Masters Week Photo Blog Part 4
Well, Round 1 is over. About an hour and a half later than planned, but it's over. After a fog delay, golfers were finally teeing off from number 1 at about 9am or so.
The first day is always a crap shoot when it comes to determining who to follow and who might be the day's leader or who will have a string of 4 or 5 birdies early on only to choke later on the 16th.
Therefore, we go for the usual suspects (Tiger, Mickelson, Zach Johnson, Vijay Singh, Gary Player, Fred Couples) and hope that through good communication down the stretch, we can catch up to any different leaders (in today's case Rose and Immelman.)
This is where radios are an absolute necessity out on the course. They allow us to stay in constant communication with our editors, in case they need something in particular, with our runners, so we can direct them where to go (to reserve a spot at the next hole, since photographers are NOT allowed inside the ropes) and with the other staff photographers so we can coordinate hole coverage.
We rent Nextel/Sprint phones so that (in theory) they aren't affected by the terrain much as normal walkie-talkie radios are constantly losing signal when you're in a valley. Each photographer gets a phone, along with their runner and two for the editors so that makes a total of 12 phones.
Another usual occurence is what we call Tiger Watch. It's the phenomenon that happens whenever and wherever Tiger Woods is playing golf. Photographers, patrons, TV, everybody is following Tiger. It makes it difficult, mostly because you have to be sure to jump ahead, or send a runner ahead get the shot. Otherwise, you're likely to get to the hole where the people are 20 deep and you can't get a decent shot from any vantage point, long lens or not.

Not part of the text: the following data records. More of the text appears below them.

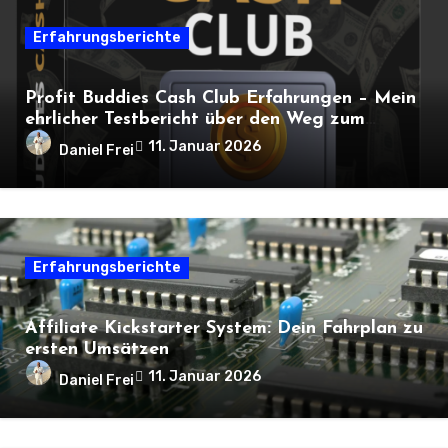
Erfahrungsberichte
Profit Buddies Cash Club Erfahrungen – Mein
ehrlicher Testbericht über den Weg zum
Online-Einkommen
11. Januar 2026
Daniel Frei
Erfahrungsberichte
Affiliate Kickstarter System: Dein Fahrplan zu
ersten Umsätzen
11. Januar 2026
Daniel Frei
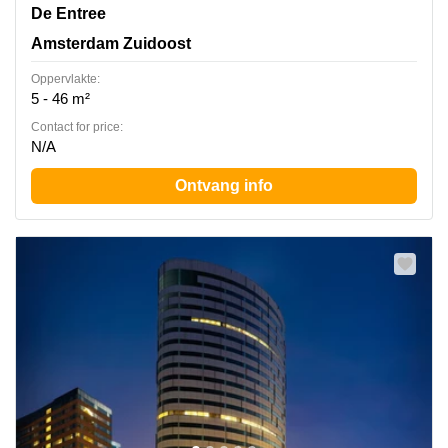
De Entree 99-197, Amsterdam Zuidoost
De Entree
Amsterdam Zuidoost
Oppervlakte:
5 - 46 m²
Contact for price:
N/A
Ontvang info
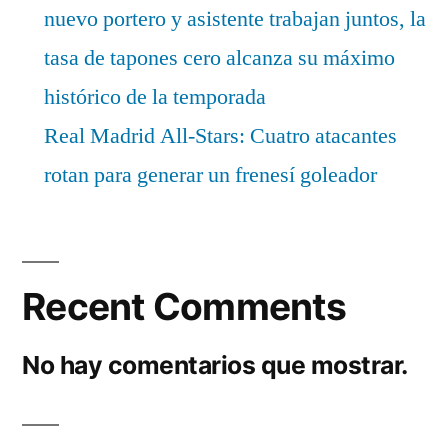
nuevo portero y asistente trabajan juntos, la
tasa de tapones cero alcanza su máximo
histórico de la temporada
Real Madrid All-Stars: Cuatro atacantes
rotan para generar un frenesí goleador
Recent Comments
No hay comentarios que mostrar.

The photo below is from Tuesday's Tiger Watch on hole 13 when the sun came out for 6 minutes on a very cloudy morning. That hole is probably one of my favorites, along with 16.

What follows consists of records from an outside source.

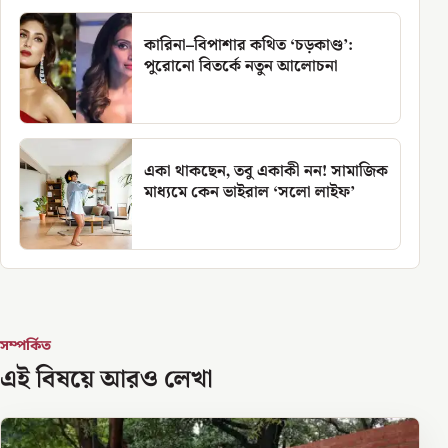
কারিনা–বিপাশার কথিত ‘চড়কাণ্ড’:
পুরোনো বিতর্কে নতুন আলোচনা
একা থাকছেন, তবু একাকী নন! সামাজিক
মাধ্যমে কেন ভাইরাল ‘সলো লাইফ’
সম্পর্কিত
এই বিষয়ে আরও লেখা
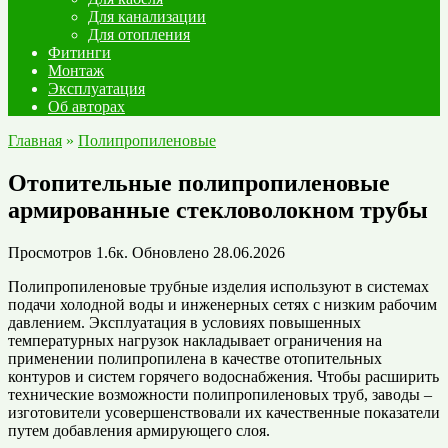
Для канализации
Для отопления
Фитинги
Монтаж
Эксплуатация
Об авторах
Главная
»
Полипропиленовые
Отопительные полипропиленовые
армированные стекловолокном трубы
Просмотров
1.6к.
Обновлено
28.06.2026
Полипропиленовые трубные изделия используют в системах
подачи холодной воды и инженерных сетях с низким рабочим
давлением. Эксплуатация в условиях повышенных
температурных нагрузок накладывает ограничения на
применении полипропилена в качестве отопительных
контуров и систем горячего водоснабжения. Чтобы расширить
технические возможности полипропиленовых труб, заводы –
изготовители усовершенствовали их качественные показатели
путем добавления армирующего слоя.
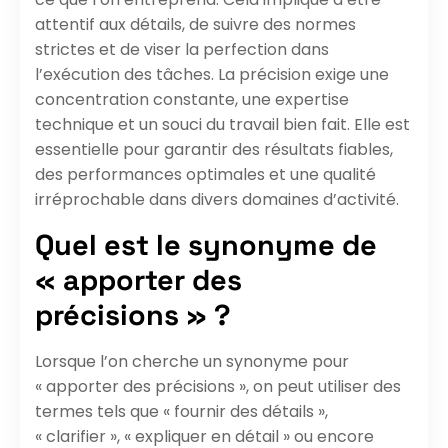
attentif aux détails, de suivre des normes
strictes et de viser la perfection dans
l’exécution des tâches. La précision exige une
concentration constante, une expertise
technique et un souci du travail bien fait. Elle est
essentielle pour garantir des résultats fiables,
des performances optimales et une qualité
irréprochable dans divers domaines d’activité.
Quel est le synonyme de
« apporter des
précisions » ?
Lorsque l’on cherche un synonyme pour
« apporter des précisions », on peut utiliser des
termes tels que « fournir des détails »,
« clarifier », « expliquer en détail » ou encore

And finally, someone asked about how many photographers, or "competition" there is. Honestly, not quite as many as you'd think. As the local paper, we get 5 credentials. The Associated Press gets 5 as well, while Reuters and Getty Images have several, but I don't know the exact number. I've seen 3 SI guys, but there are probably more and several from regional papers, the Atlanta Journal-Constitution, and the State from Columbia, S.C. There are several photographers from national and international golf magazines and that's about it. I don't want to venture a guess, but all I know is that credentials are very tightly regulated. With the Masters, it's all about preserving the tradition (hence not letting us inside the ropes, keeps the experience more natural for the patrons).
That's about it for Thursday. And tomorrow will likely be another 14 hour day. It's funny because at the beginning of the week, the course and event is new again, but by Friday morning, you start dreaming about the "beep beep" from the phone radios and your house starts looking unfamiliar because you're spending so much time at the course. But we love it all the same.